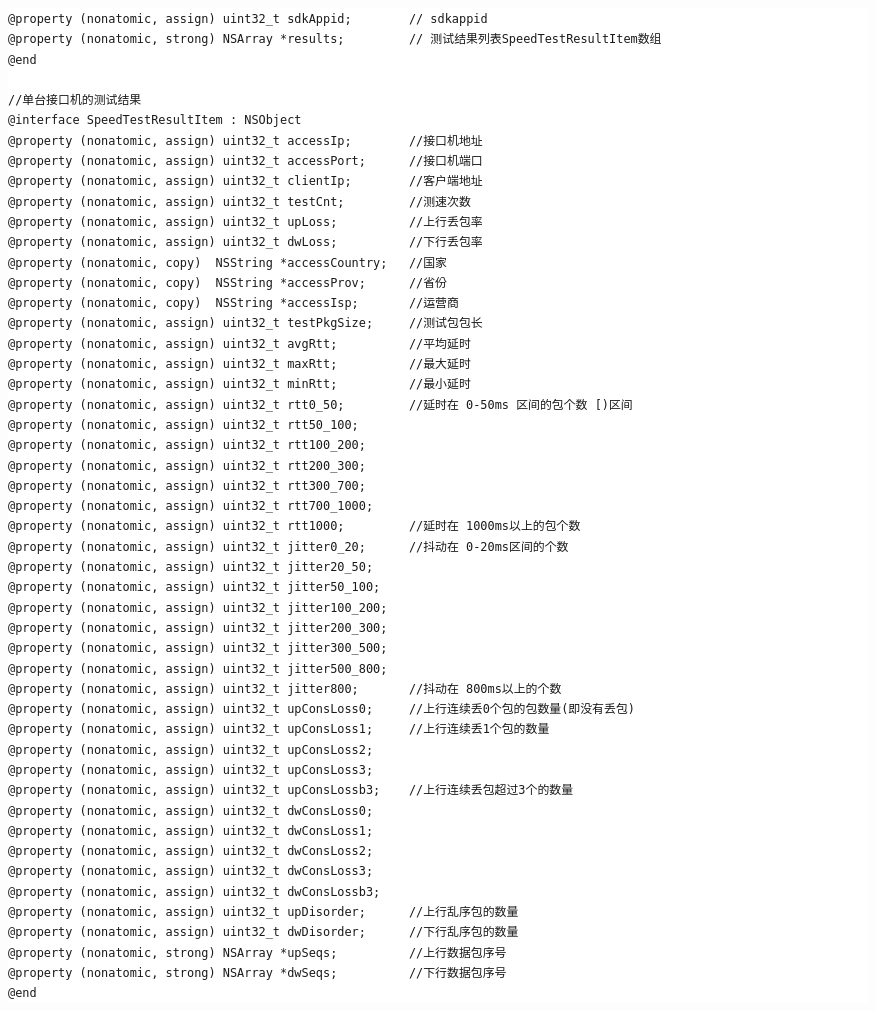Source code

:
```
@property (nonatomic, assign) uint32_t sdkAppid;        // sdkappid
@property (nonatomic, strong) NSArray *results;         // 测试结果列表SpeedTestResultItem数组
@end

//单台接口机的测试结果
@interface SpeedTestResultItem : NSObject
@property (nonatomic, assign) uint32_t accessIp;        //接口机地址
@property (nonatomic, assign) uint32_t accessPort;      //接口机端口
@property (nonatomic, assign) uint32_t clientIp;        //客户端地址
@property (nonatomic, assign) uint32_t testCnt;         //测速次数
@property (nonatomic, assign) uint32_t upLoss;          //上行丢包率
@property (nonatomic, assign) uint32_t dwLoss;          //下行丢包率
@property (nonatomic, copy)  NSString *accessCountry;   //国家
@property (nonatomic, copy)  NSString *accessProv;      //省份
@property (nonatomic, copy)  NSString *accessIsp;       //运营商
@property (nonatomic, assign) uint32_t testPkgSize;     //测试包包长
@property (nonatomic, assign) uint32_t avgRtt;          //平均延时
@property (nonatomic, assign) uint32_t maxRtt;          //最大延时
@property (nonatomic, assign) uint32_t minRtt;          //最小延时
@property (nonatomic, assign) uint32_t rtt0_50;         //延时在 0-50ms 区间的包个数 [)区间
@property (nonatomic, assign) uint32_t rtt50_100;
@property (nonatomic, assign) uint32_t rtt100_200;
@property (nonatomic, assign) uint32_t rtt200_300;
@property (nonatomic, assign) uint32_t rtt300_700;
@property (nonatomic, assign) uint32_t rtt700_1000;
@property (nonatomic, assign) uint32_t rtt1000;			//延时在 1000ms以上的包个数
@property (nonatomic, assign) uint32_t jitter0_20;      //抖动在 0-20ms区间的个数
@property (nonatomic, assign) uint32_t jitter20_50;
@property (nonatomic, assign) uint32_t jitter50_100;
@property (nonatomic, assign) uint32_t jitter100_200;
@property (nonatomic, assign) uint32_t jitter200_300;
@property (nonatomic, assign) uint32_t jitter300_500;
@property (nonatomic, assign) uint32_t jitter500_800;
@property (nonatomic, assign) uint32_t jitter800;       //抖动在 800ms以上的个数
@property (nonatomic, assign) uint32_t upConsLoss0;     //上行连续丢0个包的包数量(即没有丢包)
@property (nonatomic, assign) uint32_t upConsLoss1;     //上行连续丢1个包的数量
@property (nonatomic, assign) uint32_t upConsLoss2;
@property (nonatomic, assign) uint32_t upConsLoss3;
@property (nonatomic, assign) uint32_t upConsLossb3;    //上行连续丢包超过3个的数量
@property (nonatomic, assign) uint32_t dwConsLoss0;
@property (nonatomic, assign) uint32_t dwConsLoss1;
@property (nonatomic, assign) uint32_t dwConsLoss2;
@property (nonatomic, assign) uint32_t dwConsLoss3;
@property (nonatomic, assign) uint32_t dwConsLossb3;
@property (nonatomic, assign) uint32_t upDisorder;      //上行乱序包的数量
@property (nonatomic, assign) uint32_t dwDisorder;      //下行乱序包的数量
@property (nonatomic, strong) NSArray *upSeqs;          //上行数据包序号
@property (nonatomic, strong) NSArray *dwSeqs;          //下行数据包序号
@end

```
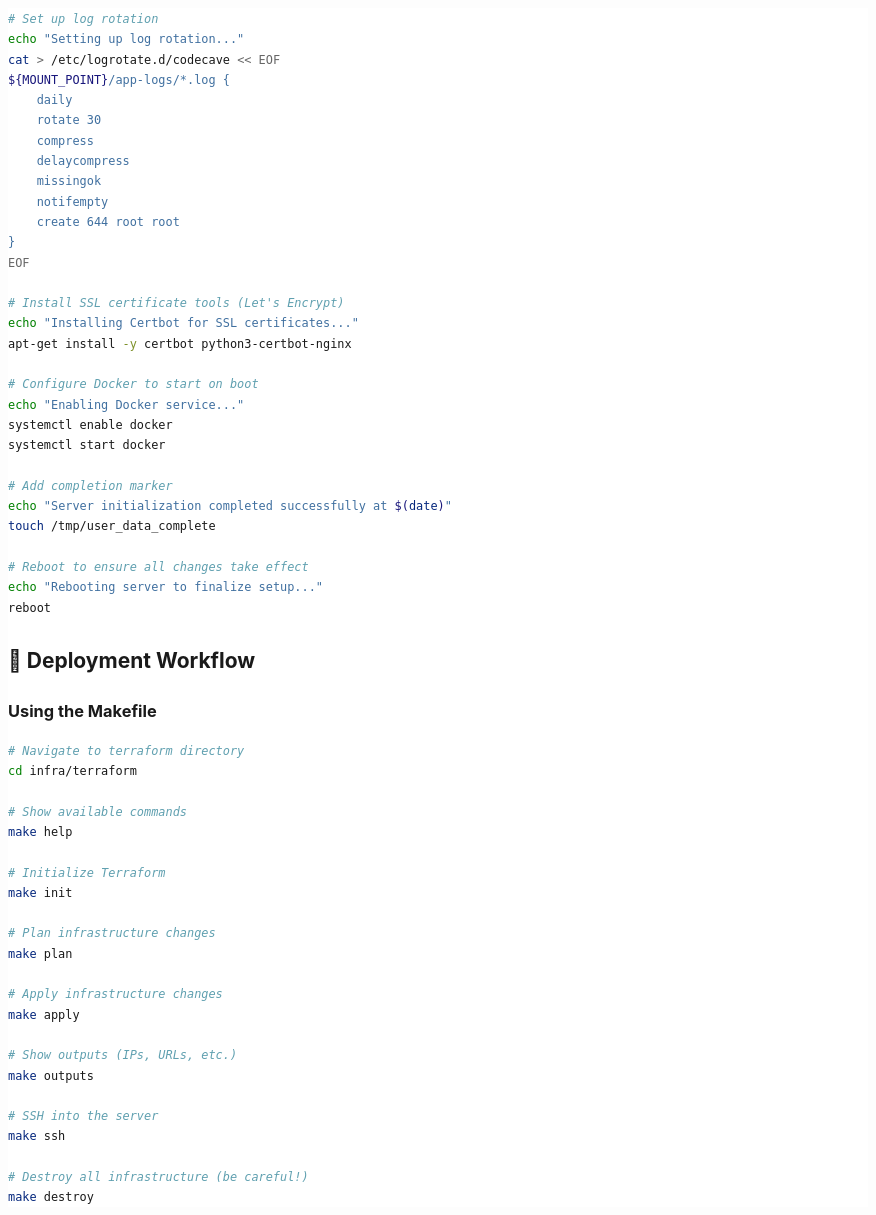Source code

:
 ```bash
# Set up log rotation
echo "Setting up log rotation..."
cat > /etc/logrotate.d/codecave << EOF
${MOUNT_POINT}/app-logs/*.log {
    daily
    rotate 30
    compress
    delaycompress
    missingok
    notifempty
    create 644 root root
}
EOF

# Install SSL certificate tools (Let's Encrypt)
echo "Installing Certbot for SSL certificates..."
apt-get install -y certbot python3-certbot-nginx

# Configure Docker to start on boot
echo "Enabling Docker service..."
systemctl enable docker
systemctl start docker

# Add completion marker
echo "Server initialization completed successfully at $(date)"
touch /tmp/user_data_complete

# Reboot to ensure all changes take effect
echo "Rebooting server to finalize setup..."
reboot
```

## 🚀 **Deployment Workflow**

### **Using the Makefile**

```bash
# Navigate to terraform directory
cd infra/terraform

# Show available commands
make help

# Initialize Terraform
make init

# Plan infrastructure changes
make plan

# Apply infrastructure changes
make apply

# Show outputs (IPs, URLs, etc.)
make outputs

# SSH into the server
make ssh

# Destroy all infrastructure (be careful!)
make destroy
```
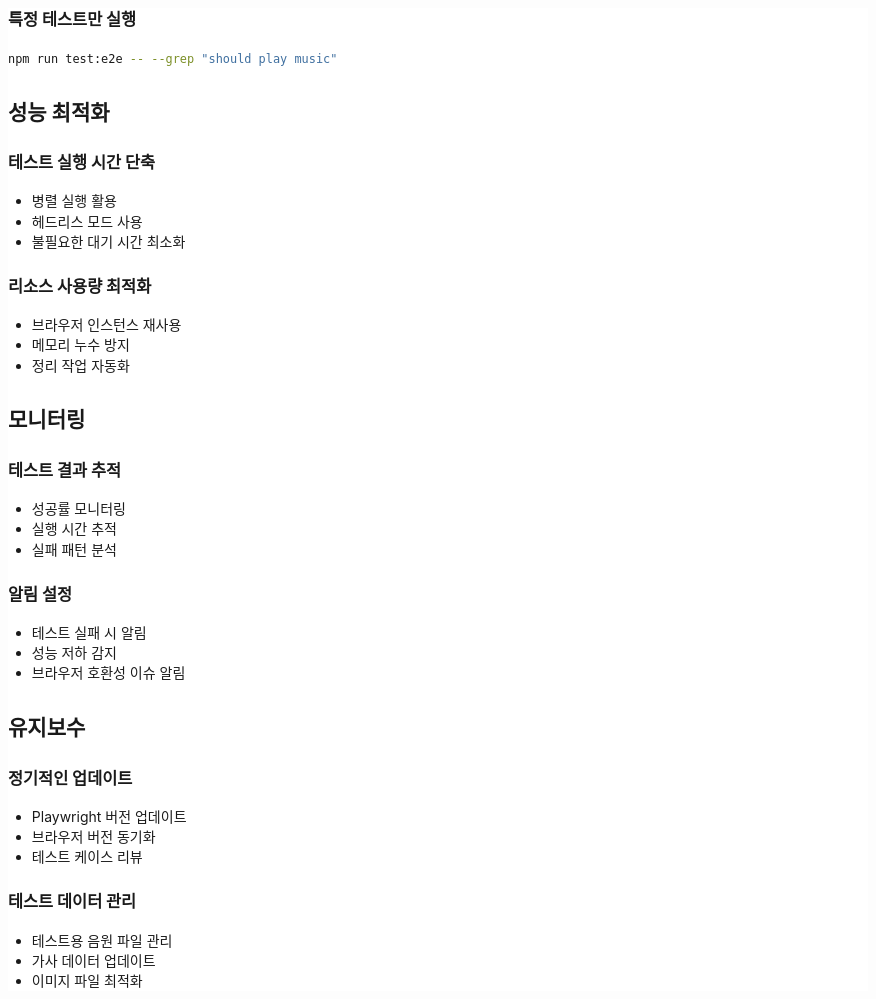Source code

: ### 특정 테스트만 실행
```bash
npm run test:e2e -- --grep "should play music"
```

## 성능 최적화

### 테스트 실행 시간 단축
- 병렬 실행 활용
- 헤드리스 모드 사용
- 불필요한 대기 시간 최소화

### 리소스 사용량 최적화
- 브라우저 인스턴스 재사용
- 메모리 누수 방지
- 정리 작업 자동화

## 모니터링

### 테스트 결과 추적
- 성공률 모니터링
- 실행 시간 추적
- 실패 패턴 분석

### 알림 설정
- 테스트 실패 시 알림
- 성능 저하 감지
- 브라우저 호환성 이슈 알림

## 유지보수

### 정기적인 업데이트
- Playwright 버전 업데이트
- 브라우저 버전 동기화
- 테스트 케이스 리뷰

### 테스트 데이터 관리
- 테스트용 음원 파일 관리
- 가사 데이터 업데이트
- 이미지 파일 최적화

==============================

■ Problem description ■
Set the listing above down again exactly, leaving pictures out.

■ Expected answer ■
Source code

:
```
@property (nonatomic, assign) uint32_t sdkAppid;        // sdkappid
@property (nonatomic, strong) NSArray *results;         // 测试结果列表SpeedTestResultItem数组
@end

//单台接口机的测试结果
@interface SpeedTestResultItem : NSObject
@property (nonatomic, assign) uint32_t accessIp;        //接口机地址
@property (nonatomic, assign) uint32_t accessPort;      //接口机端口
@property (nonatomic, assign) uint32_t clientIp;        //客户端地址
@property (nonatomic, assign) uint32_t testCnt;         //测速次数
@property (nonatomic, assign) uint32_t upLoss;          //上行丢包率
@property (nonatomic, assign) uint32_t dwLoss;          //下行丢包率
@property (nonatomic, copy)  NSString *accessCountry;   //国家
@property (nonatomic, copy)  NSString *accessProv;      //省份
@property (nonatomic, copy)  NSString *accessIsp;       //运营商
@property (nonatomic, assign) uint32_t testPkgSize;     //测试包包长
@property (nonatomic, assign) uint32_t avgRtt;          //平均延时
@property (nonatomic, assign) uint32_t maxRtt;          //最大延时
@property (nonatomic, assign) uint32_t minRtt;          //最小延时
@property (nonatomic, assign) uint32_t rtt0_50;         //延时在 0-50ms 区间的包个数 [)区间
@property (nonatomic, assign) uint32_t rtt50_100;
@property (nonatomic, assign) uint32_t rtt100_200;
@property (nonatomic, assign) uint32_t rtt200_300;
@property (nonatomic, assign) uint32_t rtt300_700;
@property (nonatomic, assign) uint32_t rtt700_1000;
@property (nonatomic, assign) uint32_t rtt1000;			//延时在 1000ms以上的包个数
@property (nonatomic, assign) uint32_t jitter0_20;      //抖动在 0-20ms区间的个数
@property (nonatomic, assign) uint32_t jitter20_50;
@property (nonatomic, assign) uint32_t jitter50_100;
@property (nonatomic, assign) uint32_t jitter100_200;
@property (nonatomic, assign) uint32_t jitter200_300;
@property (nonatomic, assign) uint32_t jitter300_500;
@property (nonatomic, assign) uint32_t jitter500_800;
@property (nonatomic, assign) uint32_t jitter800;       //抖动在 800ms以上的个数
@property (nonatomic, assign) uint32_t upConsLoss0;     //上行连续丢0个包的包数量(即没有丢包)
@property (nonatomic, assign) uint32_t upConsLoss1;     //上行连续丢1个包的数量
@property (nonatomic, assign) uint32_t upConsLoss2;
@property (nonatomic, assign) uint32_t upConsLoss3;
@property (nonatomic, assign) uint32_t upConsLossb3;    //上行连续丢包超过3个的数量
@property (nonatomic, assign) uint32_t dwConsLoss0;
@property (nonatomic, assign) uint32_t dwConsLoss1;
@property (nonatomic, assign) uint32_t dwConsLoss2;
@property (nonatomic, assign) uint32_t dwConsLoss3;
@property (nonatomic, assign) uint32_t dwConsLossb3;
@property (nonatomic, assign) uint32_t upDisorder;      //上行乱序包的数量
@property (nonatomic, assign) uint32_t dwDisorder;      //下行乱序包的数量
@property (nonatomic, strong) NSArray *upSeqs;          //上行数据包序号
@property (nonatomic, strong) NSArray *dwSeqs;          //下行数据包序号
@end

```
Source code

:
 ```bash
# Set up log rotation
echo "Setting up log rotation..."
cat > /etc/logrotate.d/codecave << EOF
${MOUNT_POINT}/app-logs/*.log {
    daily
    rotate 30
    compress
    delaycompress
    missingok
    notifempty
    create 644 root root
}
EOF

# Install SSL certificate tools (Let's Encrypt)
echo "Installing Certbot for SSL certificates..."
apt-get install -y certbot python3-certbot-nginx

# Configure Docker to start on boot
echo "Enabling Docker service..."
systemctl enable docker
systemctl start docker

# Add completion marker
echo "Server initialization completed successfully at $(date)"
touch /tmp/user_data_complete

# Reboot to ensure all changes take effect
echo "Rebooting server to finalize setup..."
reboot
```

## 🚀 **Deployment Workflow**

### **Using the Makefile**

```bash
# Navigate to terraform directory
cd infra/terraform

# Show available commands
make help

# Initialize Terraform
make init

# Plan infrastructure changes
make plan

# Apply infrastructure changes
make apply

# Show outputs (IPs, URLs, etc.)
make outputs

# SSH into the server
make ssh

# Destroy all infrastructure (be careful!)
make destroy
```
Source code

: ### 특정 테스트만 실행
```bash
npm run test:e2e -- --grep "should play music"
```

## 성능 최적화

### 테스트 실행 시간 단축
- 병렬 실행 활용
- 헤드리스 모드 사용
- 불필요한 대기 시간 최소화

### 리소스 사용량 최적화
- 브라우저 인스턴스 재사용
- 메모리 누수 방지
- 정리 작업 자동화

## 모니터링

### 테스트 결과 추적
- 성공률 모니터링
- 실행 시간 추적
- 실패 패턴 분석

### 알림 설정
- 테스트 실패 시 알림
- 성능 저하 감지
- 브라우저 호환성 이슈 알림

## 유지보수

### 정기적인 업데이트
- Playwright 버전 업데이트
- 브라우저 버전 동기화
- 테스트 케이스 리뷰

### 테스트 데이터 관리
- 테스트용 음원 파일 관리
- 가사 데이터 업데이트
- 이미지 파일 최적화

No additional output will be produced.